TVF: Having watched the first episodes, every scene has such a tension to them so talk to me about how you create that in the writing or does it come in the directing?
FS: Well, I mean it is in the directing but it’s also starting with the writing obviously. I just, I think one of the advantages of doing a show like this where it’s an undercover thing, is there’s a built-in tension. This is because she’s living a lie every moment and in this case there’s tension on top of tension because she’s not safe in her work and she’s not safe with her team so, she’s not safe anywhere.

There were a lot of discussions after I had written the first script about whether we needed to give her a friend or we needed to her have a psychiatrist, like someone she could turn to, to breathe and I said no because I don’t want her to have any safe place.
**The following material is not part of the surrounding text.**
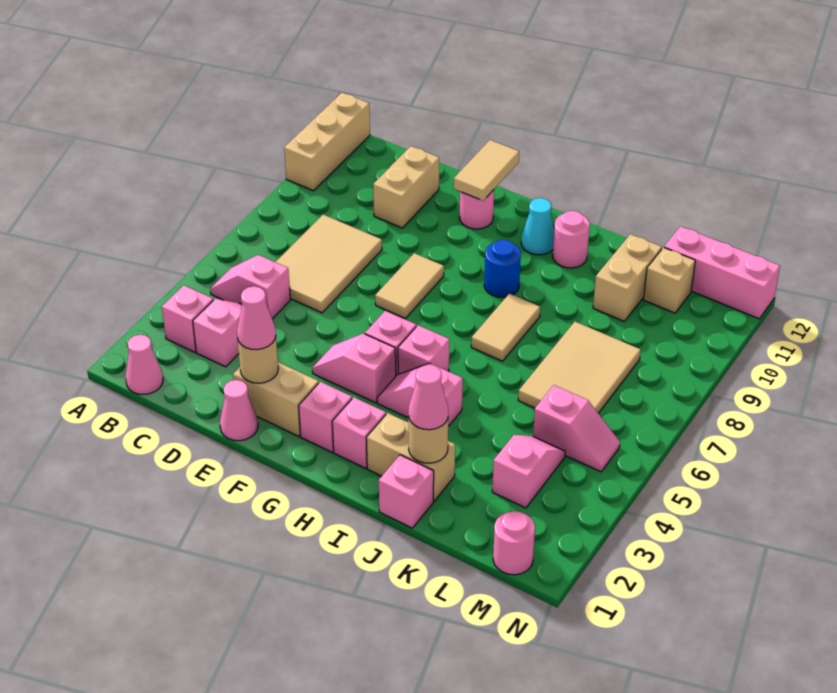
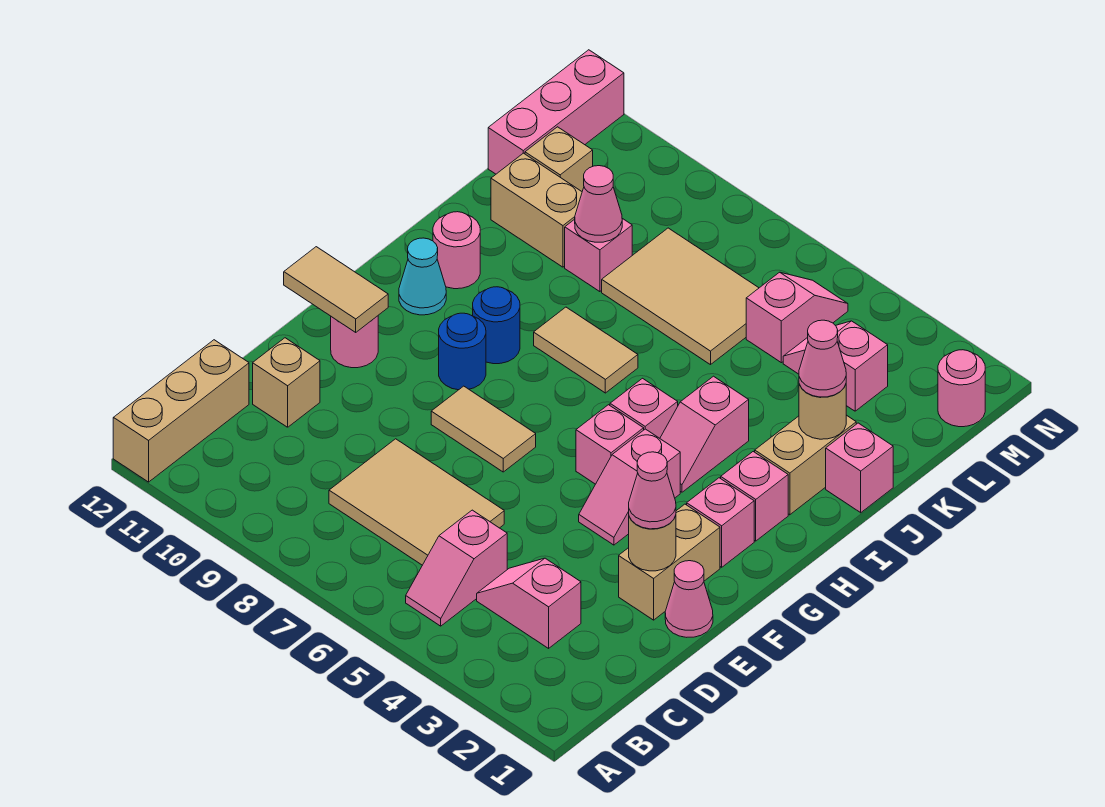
tan 1x3 brick [284,93,370,191] -> tan 1x3 brick turned to [113,340,249,482]
pink 1x1 cone [125,335,163,394] -> pink 1x1 cone moved to [575,166,622,242]
pink 1x1 brick [162,285,213,352] -> pink 1x1 brick moved to [565,219,632,292]
tan 1x2 brick [373,146,439,228] -> tan 1x1 brick [253,338,320,427]
none -> blue 1x1 round brick [439,313,486,390]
I just want her to be emotionally claustrophobic and the fear was will we like her? Will we like her unless she has that, and I said, “Well, I think because you see those flashbacks and you know what she went through…you don’t know much about her in those first episodes, but you want to know more.”
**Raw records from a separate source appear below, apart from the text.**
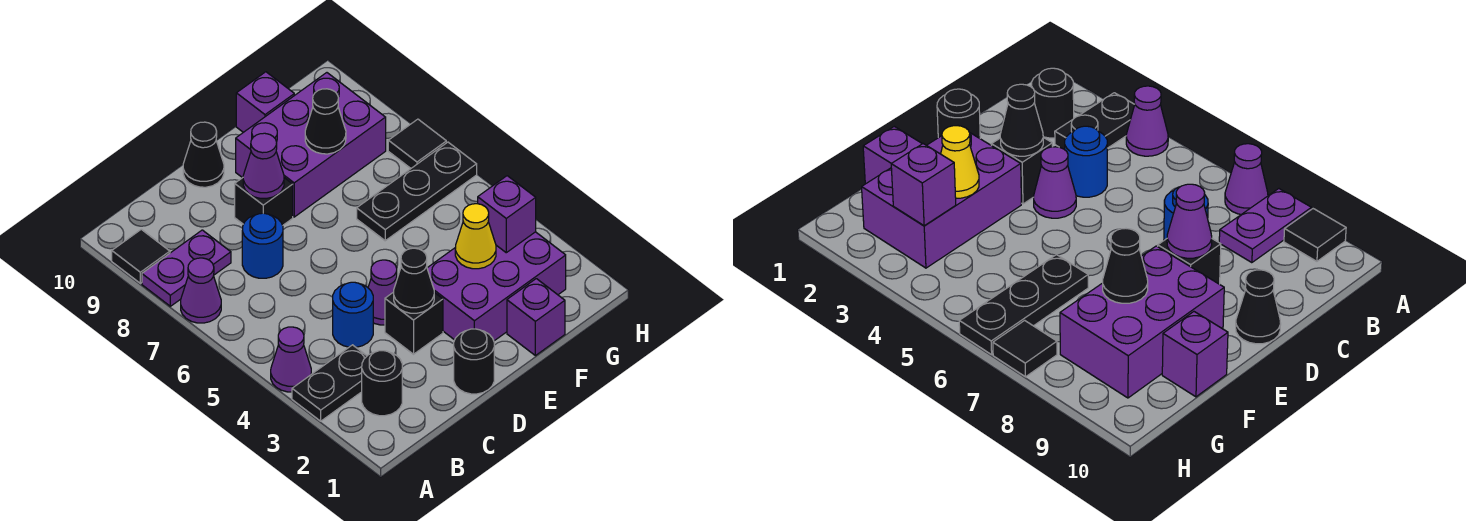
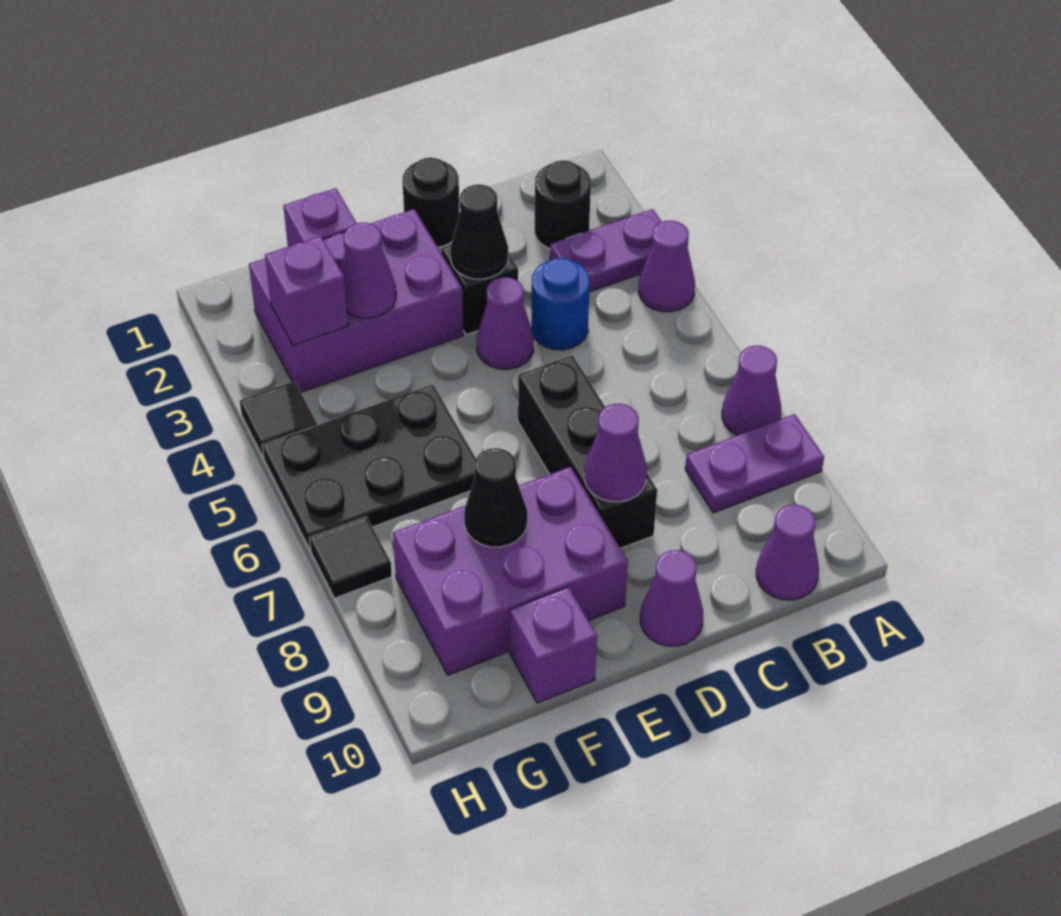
black 1x2 plate [292,345,367,421] -> purple 1x2 plate [550,209,662,292]
black 1x1 tile [112,229,170,283] -> black 1x1 tile moved to [240,381,317,458]
none -> purple 1x1 cone [756,505,819,600]
blue 1x1 round brick [242,213,283,278] -> none
black 1x1 brick [235,178,293,225] -> black 1x3 brick [518,355,657,548]
black 1x1 cone [183,122,224,187] -> purple 1x1 cone [640,550,703,646]
yellow 1x1 cone [455,204,496,269] -> purple 1x1 cone [341,223,396,318]
black 1x3 plate [357,142,477,241] -> black 2x3 plate [262,385,476,550]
And I think especially when Melissa becomes Alex Kent, what’s fascinating to me is as Sam she’s very cold and shutdown but when she becomes Alex you see all this warmth and humanity and you go well, she does have that in her, and then…to me it’s interesting just to watch what’s Sam and where’s Alex and you’re never sure from scene to scene. So, the premise gives you all that.

TVF: How important was it to you even when you were just writing that first script that this show be grounded in reality? I mean, after a fight scene, Alex is genuinely exhausted and you don’t always see that in action film and TV.
FS: We talked a lot about that and actually I took things out. I took gadgets out and stuff that we’re going to feel like ‘Ah, I don’t quite believe that.’ I think this was Melissa and SJ, too, in the first two episodes wanting to play this. It’s like ‘that hurts and I’m upset’ and when she gets attacked by those three men at the café and she runs back inside, you see her distress, and she gets shot [and] I love that because it’s not a robot and it’s not James Bond. I love James Bond. That’s not a knock on James Bond, but I wanted that this is the way it would really be.
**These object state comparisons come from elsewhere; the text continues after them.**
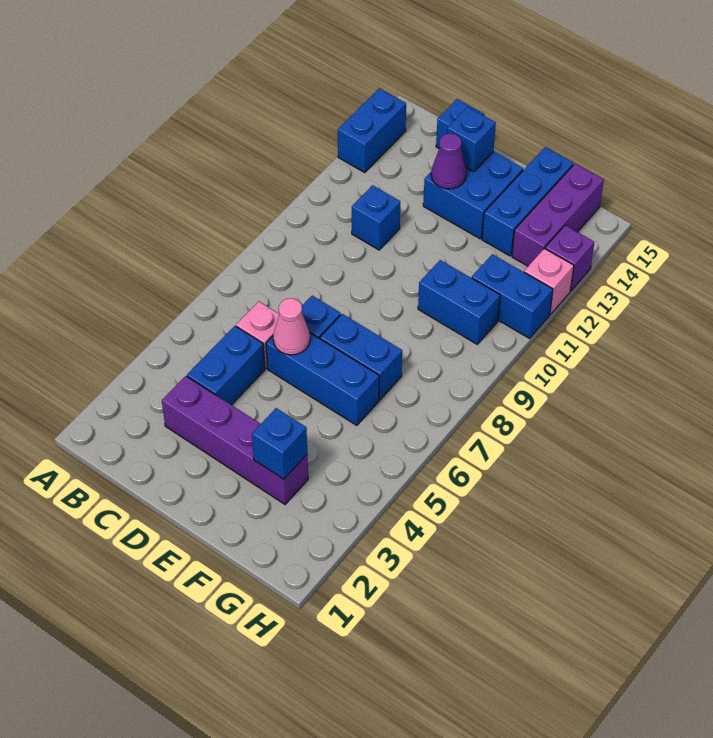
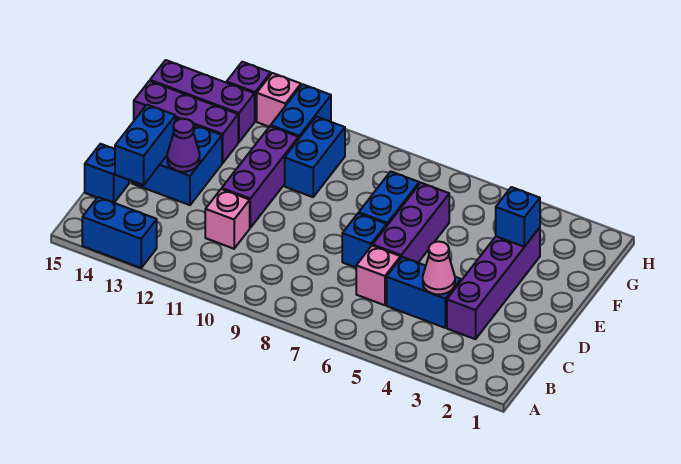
blue 1x1 brick [352,185,400,250] -> pink 1x1 brick [205,189,250,249]
blue 1x3 brick [266,332,379,425] -> purple 1x3 brick [373,183,449,263]
pink 1x1 cone [273,298,310,355] -> pink 1x1 cone moved to [423,241,455,294]
none -> purple 1x3 brick [222,126,299,228]
blue 1x1 brick [447,107,496,172] -> blue 1x2 brick [115,105,175,185]
blue 1x3 brick [482,147,574,256] -> purple 1x3 brick [134,81,238,163]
TVF: Why do you think Cinemax is a good place for Hunted?
FS: It’s been, honestly, like a dream come true. It’s been amazing. I mean in Cinemax, it’s HBO. It’s like there are no Cinemaxes. They’re all HBO guys who are doing this and they’re like, ‘this is our new project.’ We’re going to launch Cinemax; this is an original programming channel. You know, Strike Back was first and obviously I wrote the first four episodes of that, which is why they even noticed Hunted. If I hadn’t done Strike Back, Hunted wouldn’t have happened, and they’re really smart and they’re really supportive and it’s luck, I was lucky.

TVF: Is this taking up all your time right now or are there other things you have on your plate?
FS: So many things that I want to do. There are and I’m just trying to figure out how to do them. I mean one of the frustrations about working in Britain, which has been otherwise great, is that things do tend to take longer. The shooting day is shorter so it takes more days to get an episode done, people don’t work till midnight every night and on weekends and so everything takes longer and there’s a lot I’d like to do. I’m just trying to figure out how I’m going to do it.

Hunted airs Fridays at 10 p.m. on Cinemax.